Controlling the optics is what President Cyril Ramaphosa does. And he does it graciously, even under the pressure of awkward and uncomfortable questions. He’s had plenty of practice, given the raucous opposition benches during the Q&As in the House.
For the ANC, the past two days’ testimony by its president was crucial to try to, if not undo, then at least soften the damage done by its failure to decisively act against State Capture.
And Ramaphosa did that.
Some of the softening came from him making concessions of ANC “lapses” and “delays” — note, not errors or miscalculations — all suitably qualified with phrases like, “in hindsight”. Some of it came from his acknowledging that things could have been done better, while insisting nothing was done maliciously, only slowly. And some of it came from him pledging to do better.
His appearance signalled voluntary compliance with law and structures like the State Capture Commission — in stark contrast to ex-president Jacob Zuma, who’s facing a possible jail term for contempt of the commission.
Acknowledging “total system failure” was the reasonable thing to do in the face of state-owned entities (SOEs) like Eskom and SAA being decimated by State Capture, facilitated by the appointment of politically selected executives.

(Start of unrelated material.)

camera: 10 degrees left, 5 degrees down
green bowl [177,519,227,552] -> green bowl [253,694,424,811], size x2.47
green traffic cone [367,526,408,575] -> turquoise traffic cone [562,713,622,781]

“We acknowledge that some of these things did happen. Yes, things went horribly wrong, but we are here to correct that,” said Ramaphosa on Wednesday when the ANC’s deployment policy was under scrutiny.
Acknowledging “delays” between 2011 and 2017 in parliamentary oversight on State Capture was the reasonable turn, particularly as the ANC has accepted that public backlash over State Capture and corruption cost it support in the 2016 municipal elections, including the loss of Johannesburg, Tshwane and Nelson Mandela Bay Metro.

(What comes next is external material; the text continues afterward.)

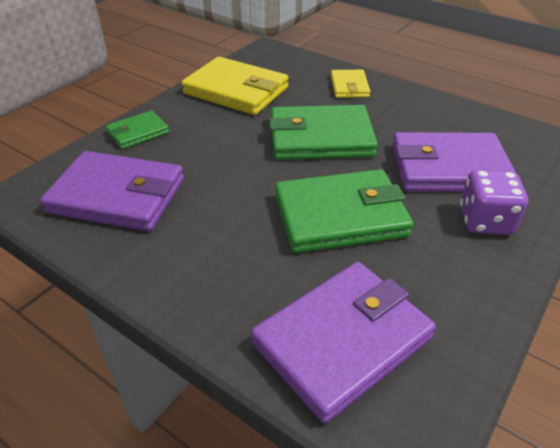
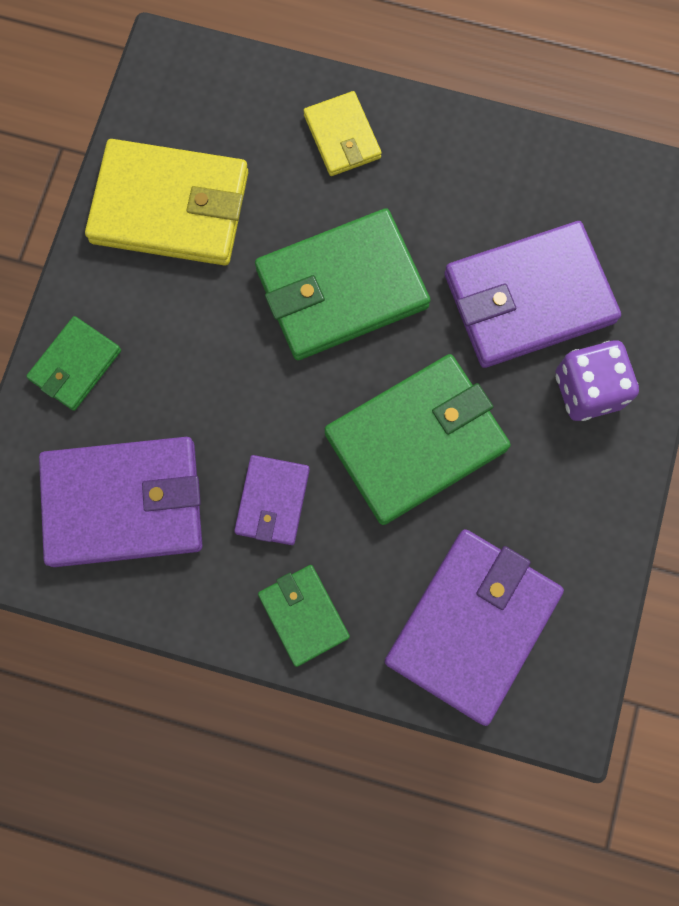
camera: 20 degrees left, 35 degrees up
none -> purple wallet [234,455,310,545]
none -> green wallet [258,565,350,667]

“Where you could say there was fault, it was the delay [on parliamentary oversight],” said Ramaphosa on Thursday. “I am also here to explain some of the lapses. What I can say, Deputy Chief Justice, you are absolutely right in saying the delayed reaction was not a correct way to handle matters. And I will concede that.”
Unable to dodge the CR17 campaign funding controversies, Ramaphosa maintained that what was raised was “some R300-million or so, but never R1-billion” for campaign necessities like travel, venues, caps and T-shirts. “Up to today, I don’t know how those funds were managed.”
And paying tribute to “patriotic” media for reporting State Capture was reasonable; however, given all the media reports on State Capture and corruption, why did it take so long for the ANC to act?
“At times as politicians we don’t always believe what the media writes because we look at what they write through a particular prism or lens. But in this regard, I have to commend them for the phenomenal role that they played. And I would say, they played the patriotic role,” said Ramaphosa on Thursday.
This was the massaging away of ANC National Chairperson Gwede Mantasha’s comment when he testified earlier in April that the ANC had analysed the first State Capture media reports as “racist”.
Ramaphosa knows how to read the room, and how to control the optics. The past two days of testimony have shown he does it well. Not a hint of the grumpiness of Mantashe, also the mineral resources minister, who at times came across as quarrelsome. Nor any of the defensiveness of Deputy Transport Minister Dikeledi Magadzi, the ex-chairperson of Parliament’s transport committee which didn’t probe State Capture claims as directed in 2017.
But underneath the affable, controlled optics, Ramaphosa is made of steel. The ANC kind.
As Mantashe proclaimed himself “a party hack”, Ramaphosa describes himself as “a party person”. And like Mantashe and Zuma before him, as recently as 2017, Ramaphosa believes in the party line, above all, and party discipline.
It was part of the explanation before State Capture Commission chairperson Deputy Chief Justice Raymond Zondo why the ANC, which holds the majority of seats in Parliament, did not act after the first claims of Gupta influence emerged as far back as 2011.
“It was thought at the time that other institutions (the Public Protector, SAPS) would possibly have a much better grip on all these matters. They would go way beyond what Parliament would do,” Ramaphosa told Zondo on Thursday.
“But if you look at it with hindsight I would say the two would not be mutually exclusive and both tracks could easily have been followed.”
And while the #GuptaLeaks, a trove of thousands of leaked emails, provided proof of State Capture and upped the ante, the ANC’s attitude of deflecting this as “allegations” changed only when the balance of power altered as the ANC factional battles sharpened in the run-up to the 2017 Nasrec national elective conference.
In June 2017 Parliament issued an institutional directive for four committees — public enterprises, home affairs, transport, and mineral resources — to probe the #GuptaLeaks. It had mixed results.
The public enterprises committee held a full-blown inquiry, resulting in a damning report on undue influence. While home affairs held an inquiry, its report and findings were not adopted in the House ahead of the May 2019 elections, and thus fell away. The mineral resources committee never really got going, and neither did the transport committee.
Effectively, the balance of power in the ANC had to change for action to follow — even if Parliament’s constitutional responsibility is to oversee the executive and to hold to account any organ of state. And Parliament can do so with powers that allow lawmakers to call any person before a committee, and to secure any document.